The Pissaladière Sandwich is what happens when the Niçois onion tart is treated as bread rather than as a tart. The base is a yeasted dough, closer to a thick focaccia than to pastry, spread with onions cooked down slowly until they are soft, sweet, and nearly jammy, then laid with cured anchovy fillets and small black Niçois olives. To eat it as a sandwich you do not add a filling: you fold a square in half, or you split the dough base and use the cooked onion layer as the savory interior. The onions are the filling. The bread is also the bread. It is one of the few sandwiches in the French repertoire where the topping and the structure are the same object.
The logic is the logic of a base that is already fully seasoned. Those slow-cooked onions carry the salt, the sweetness, and the weight; the anchovy supplies a sharp cured edge; the olive a bitter punctuation. Folded, the yeasted base has enough body to hold the soft onion without tearing through, and enough chew to stand up to oil rather than going to paste.

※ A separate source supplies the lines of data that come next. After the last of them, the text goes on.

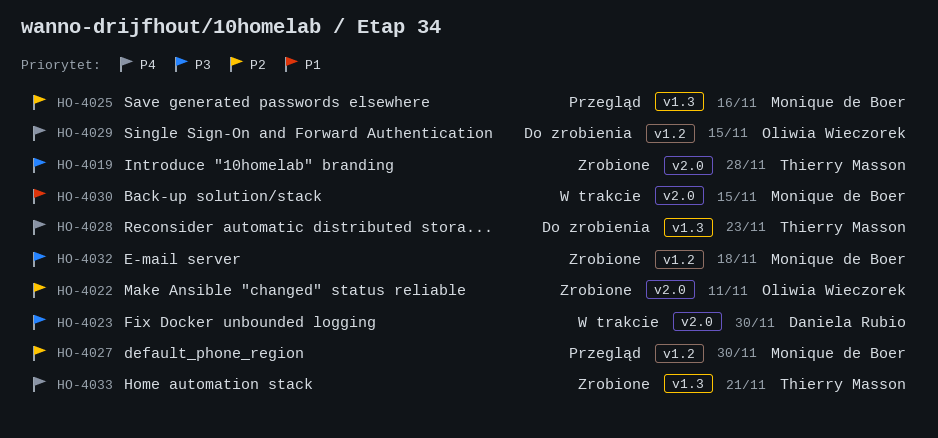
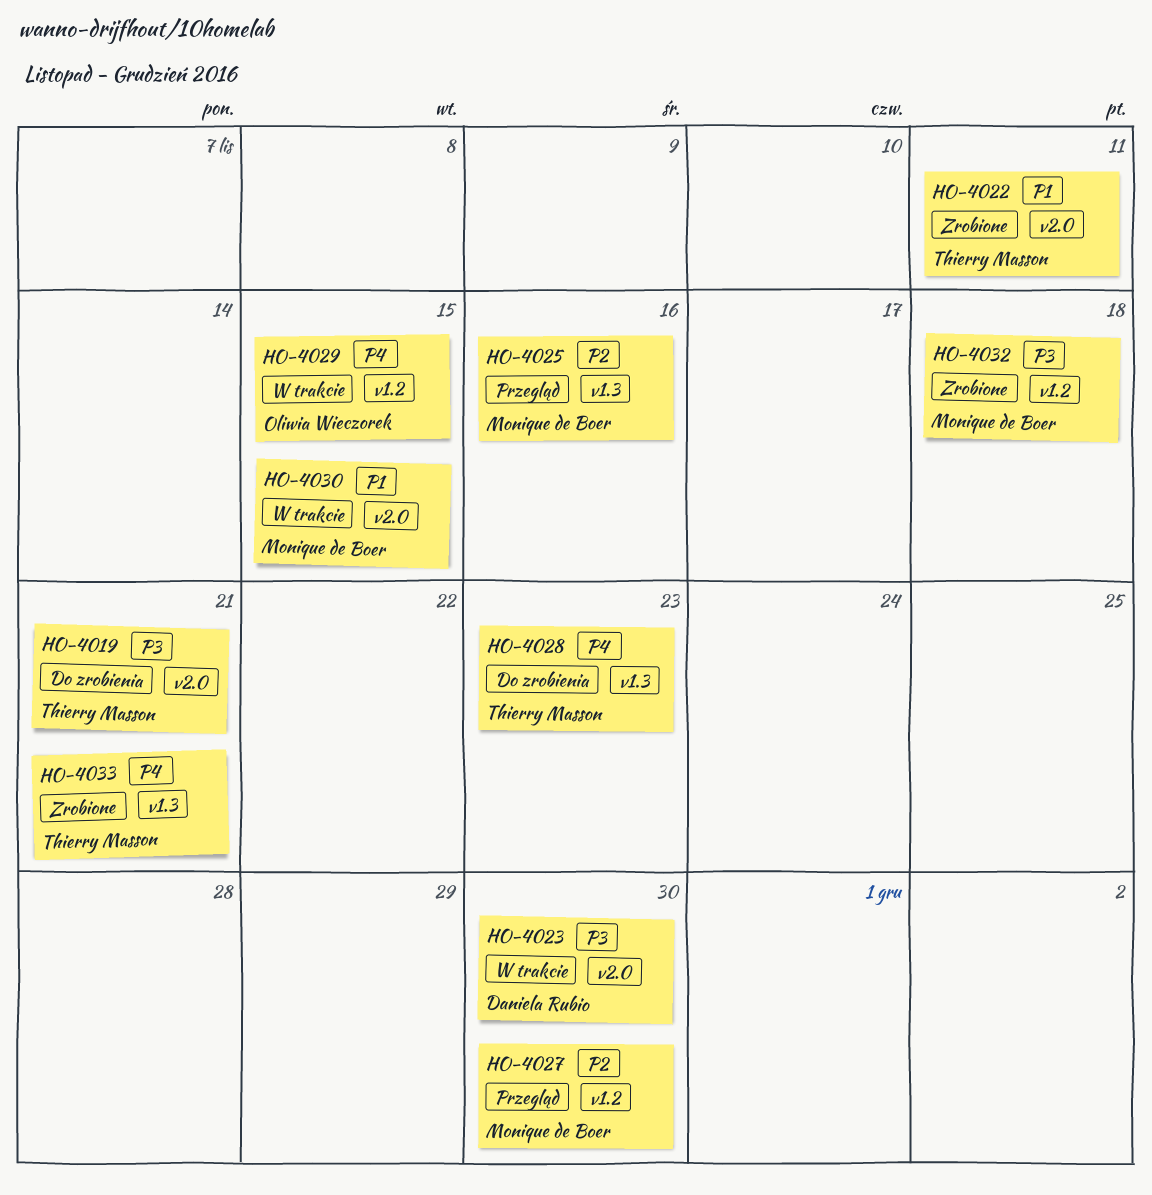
HO-4019, status: Zrobione -> Do zrobienia
HO-4019, due: Nov 28 -> Nov 21
HO-4022, owner: Oliwia Wieczorek -> Thierry Masson
HO-4022, priority: P2 -> P1
HO-4029, status: Do zrobienia -> W trakcie

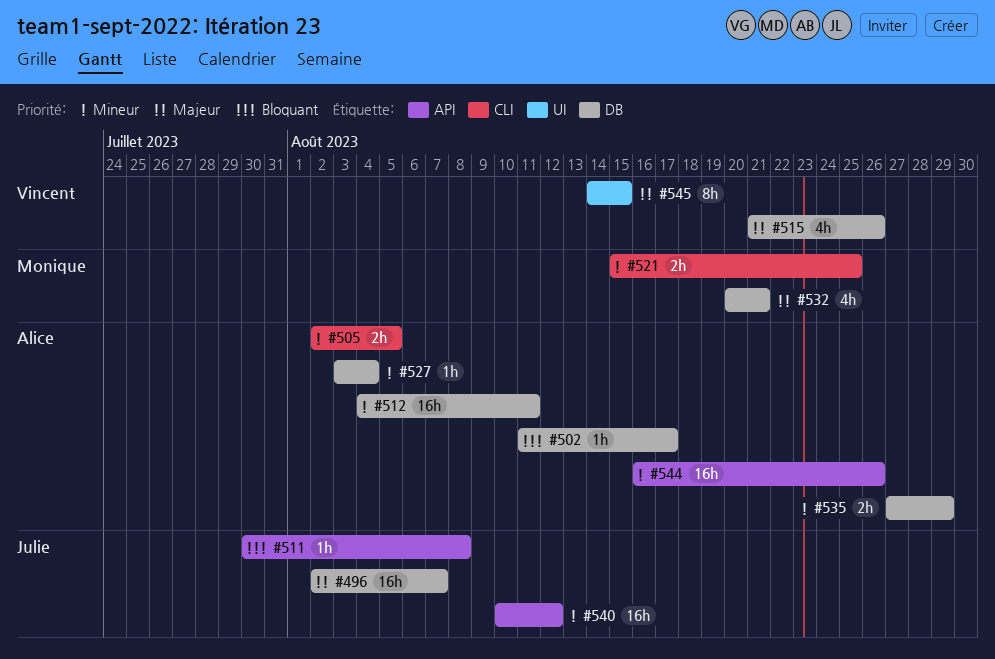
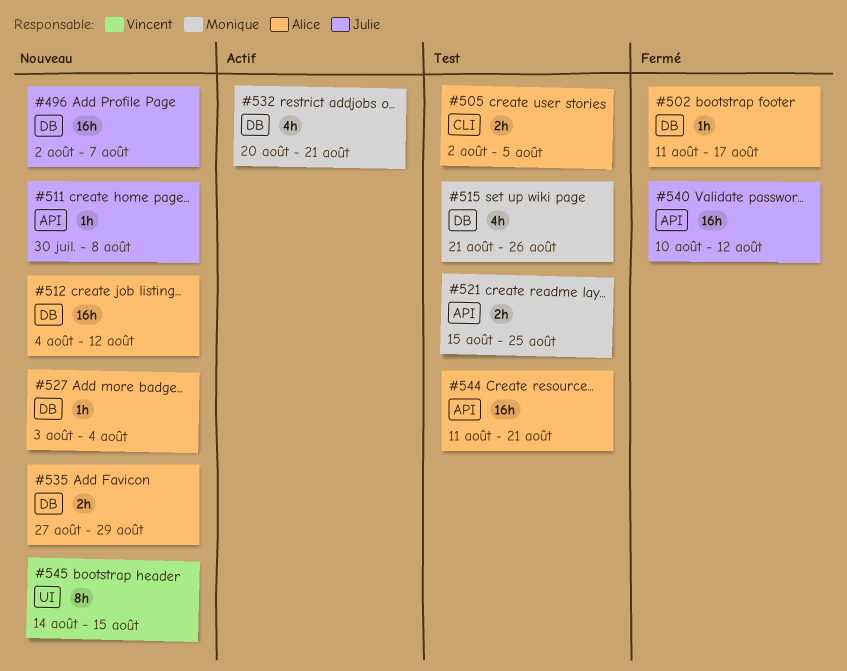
#512, due: Aug 11 -> Aug 12
#515, owner: Vincent -> Monique
#521, label: CLI -> API
#544, start: Aug 16 -> Aug 11
#544, due: Aug 26 -> Aug 21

This is why nothing else is added: a slice of ham or a spread of cheese would only bury a layer that was built to be the whole point. In Nice it is sold warm by the square, eaten off paper, by hand, between meals, on the way somewhere, which is the working definition of a sandwich even though there is technically only one piece of bread involved.
Variations are small and mostly about the ratio. More olive toward Antibes, a lighter hand with anchovy toward Cannes, occasionally a few rounds of tomato in summer when they are good enough to carry it. The defining frame holds: onion, anchovy, olive, yeasted base, salt, eaten warm and folded. The Pissaladière Sandwich belongs with the southern bread snacks the catalog groups under Pissaladière & Niçois Bread Snacks, the Mediterranean flatbreads the French sandwich tradition handles apart from the baguette. Its specific contribution is the collapse of the usual distinction: a sandwich where there is no separate filling because the seasoned surface and the bread are one and the same.